Petaluma High rebounds on the football field with a big win

After a good week of practice, Petaluma plays well in 21-7 win over Terra Linda.|

Football coaches have long maintained that teams play on Friday night the way they practice all week. It proved true for Petaluma High last week.

“We had the best week of practice we’ve had this season,” Daniel Decarli, center and anchor of the Petaluma offensive line, said after the Trojans had soundly beaten a good Terra Linda team, 21-7.

The win, in the first football game played on the newly refurbished Steve Ellison Field, improved Petaluma to 2-1 on the season and was an impressive rebound from the week before when the Trojans lost to Santa Rosa.

The victory wasn’t easily accomplished, but it was dominant and thorough, despite the loss of starting fullback Derrick Pomi to an injury early in the game. Colton Prieto stepped in, and the Petaluma offense didn’t miss a beat.

“Prieto did a great job stepping in,” said Petaluma coach Rick Krist. “With him in there, we were still able to run our regular veer.”

With Prieto gaining tough yards up the middle, leading other backs with his blocking and contributing to the deception of the Petaluma offense, the Trojans totaled 206 rushing yards and were able to sustain enough critical drives to beat a solid like-named Trojan team from Marin County.

Fifty of those yards came on one rocket run by senior Garrett Freitas, who put the game out of reach with his touchdown scamper early in the fourth quarter.

“I made one cut and got into the secondary, then I saw I only had one guy to beat. I saw him when he began to close on me, so I turned it on,” Freitas said of the run that gave Petaluma a 21-7 lead.

While Freitas, Prieto and quarterback Cole Powers were racking up the yards, it was all made possible by the efforts of the offensive line.

“We’re all playing for each other,” said Decarli. “We’re like brothers. We have one another’s backs.”

He noted that playing on the offensive front is about more than muscling the player in front of you.

“There is a lot to know,” he said. “From wedging to pulling, we need to know how to do it and do it right.”

“The biggest improvement in the team since day one has been the offensive line,” said Krist. “We’re getting settled in.”

Although Freitas’ scamper gave Petaluma only a two touchdown advantage with most of the fourth quarter still to play, the Trojans from Sonoma County could feel pretty secure because of the way they were handling the potentially potent Terra Linda offense.

Led by Conor Pedersen, who was all over the field, but mostly around the football, Petaluma held its visitors to 207 total yards, split almost equally between passing (107) and running (100).

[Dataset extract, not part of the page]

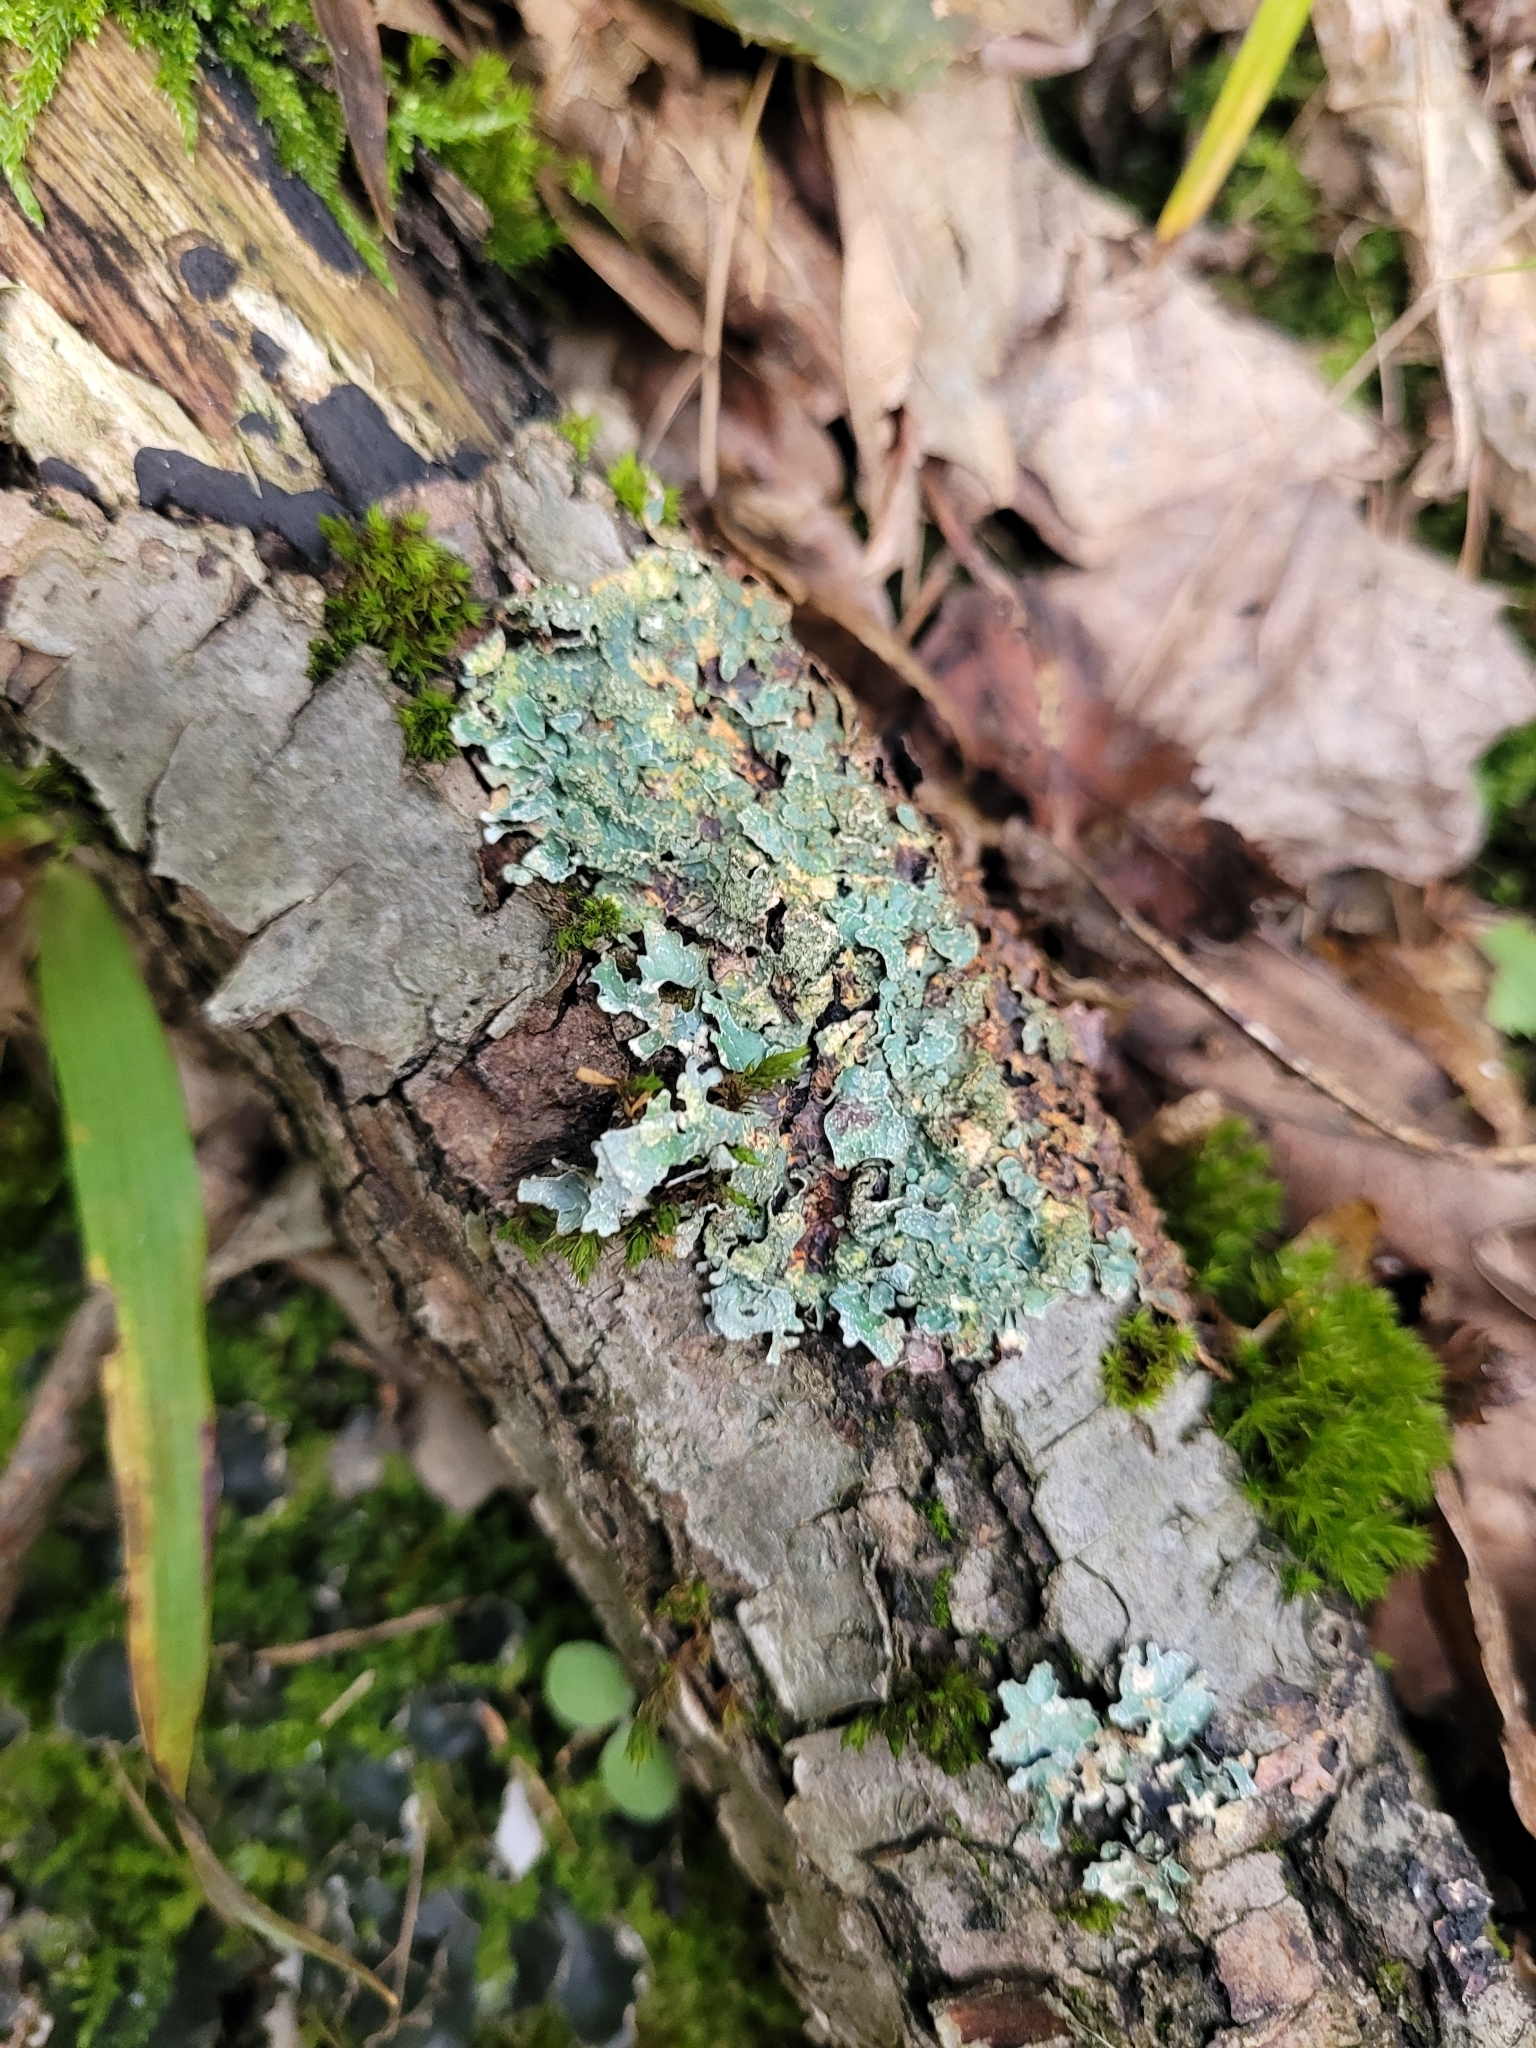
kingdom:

The highlight of the defensive night for either Trojan team came in the second quarter with Petaluma clinging to a 14-7 lead when Jack Hartman somehow managed to out-jump and out-grab a flying Terra Linda receiver for a tumbling Spider-Man-like interception at midfield.

But the Petaluma defensive effort was truly a team affair, with every participant combining to keep the visiting Trojans out of the end zone after a tit-for-tat first quarter that saw both teams drive for touchdowns in their first possessions. Petaluma’s march ended with Powers in the end zone on a 3-yard run. Jackson Zebierek concluded the Terra Linda drive with a 1-yard run.

Petaluma managed to keep the offensive momentum flowing into the second period, scoring when Freitas streaked free in the middle of the Terra Linda defense to snare a 18-yard pass from Powers that, combined with Daxton Hogya’s extra point, gave the homeside a 14-7 lead.

Hartman’s spectacular interception took the air out of Terra Linda’s offensive balloon and neither team could get an attack started for the remainder of the half. At one point, Petaluma recovered a fumble and, on the next play, Terra Linda came up with an interception.

Petaluma chewed up much of the third quarter with a 58-yard march that ended with a 6-yard pass completion on a fourth-and-11 play inside the Terra Linda 30.

Less than a minute into the final quarter, Freitas took off, and Petaluma had the cushion it needed.

The Petaluma defense did the rest, twice stopping Terra Linda on fourth-down plays, once on an end zone pass knocked down by Hogya and finally on a sack by Mariano Jaramillo.

Petaluma hopes to keep home success going Friday night when it hosts El Molino.